Case Study 1: Phishing Attack at a Global Healthcare Provider
A healthcare organization suffered a major data breach after an employee clicked on a phishing email that appeared to come from an internal department. The email contained a link to a fake login page, where the employee unknowingly entered their credentials. The attacker then used the stolen login to access sensitive patient data.
Key takeaways:
- Even trusted-looking messages must be verified.
- Simulated phishing campaigns could have helped the employee spot red flags.
- Two-factor authentication (2FA) could have prevented unauthorized access.
Case Study 2: Ransomware at a Manufacturing Company
An employee at a mid-sized manufacturing firm connected a personal USB drive to a company computer, unknowingly introducing ransomware into the network. The malware encrypted critical files and shut down production for three days. The company paid the ransom to restore operations but still suffered financial and reputational damage.
Key takeaways:
- Policies around removable media were not clearly communicated.
- Employees must be trained on the dangers of unauthorized devices.
- Regular backups would have provided a recovery option without payment.
Case Study 3: Insider Threat in a Financial Institution
A departing employee at a financial firm retained access to confidential client data after leaving the company. They used this data in a competing business venture, resulting in a lawsuit and regulatory scrutiny. An investigation revealed that account deactivation protocols were delayed by several days.
Key takeaways:
- Timely revocation of access is critical during employee offboarding.
- Awareness about insider threats should extend to HR and management teams.
- Strong identity and access management systems are essential.

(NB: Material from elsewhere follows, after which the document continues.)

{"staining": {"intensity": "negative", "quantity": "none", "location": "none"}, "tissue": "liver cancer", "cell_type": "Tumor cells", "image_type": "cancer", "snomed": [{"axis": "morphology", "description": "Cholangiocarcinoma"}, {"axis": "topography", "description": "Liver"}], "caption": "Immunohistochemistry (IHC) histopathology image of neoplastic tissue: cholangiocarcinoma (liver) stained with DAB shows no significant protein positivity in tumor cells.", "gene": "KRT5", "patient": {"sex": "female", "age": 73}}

Tools and Resources for Ongoing Cybersecurity Awareness
A strong cybersecurity awareness program benefits from the support of external tools and educational resources. These can supplement internal training and help maintain engagement throughout the year.
Security Awareness Platforms
Platforms like KnowBe4, Proofpoint, and Infosec IQ offer customizable training content, simulated phishing tests, and reporting dashboards to track progress and identify gaps.
Cybersecurity News Sites
Encourage employees to follow trusted cybersecurity news sources, such as:
- Krebs on Security
- The Hacker News
- Threatpost
These resources help employees stay current with new threats and trends.
Government and Nonprofit Resources
National cybersecurity agencies and nonprofit groups offer free guides, posters, and training materials:
- National Institute of Standards and Technology (NIST)
- Cybersecurity and Infrastructure Security Agency (CISA)
- Stay Safe Online (powered by the National Cybersecurity Alliance)
Internal Communications and LMS Integration
Cybersecurity training should be integrated with internal learning management systems (LMS) where possible. Scheduled updates, reminders, and brief learning modules can be pushed directly to employees.
Incident Response Templates
Providing downloadable incident reporting forms or flowcharts can streamline the response process. Templates should outline who to contact, what to include in a report, and what not to do during an incident.
Gamified Learning Tools
Interactive apps and games like phishing simulators or escape room-style challenges help reinforce learning through real-time decision-making. These tools are especially effective for younger or digitally native employees.
Final Thoughts
Cybersecurity awareness is not just about rules and risks—it’s about empowering people. By giving employees the tools, knowledge, and support they need, organizations can transform their workforce into a powerful first line of defense.
Whether it’s spotting a phishing email, protecting customer data, or responding calmly during a breach, every small action adds up. With regular updates, leadership support, and a commitment to continuous learning, cybersecurity awareness becomes more than a program—it becomes a mindset.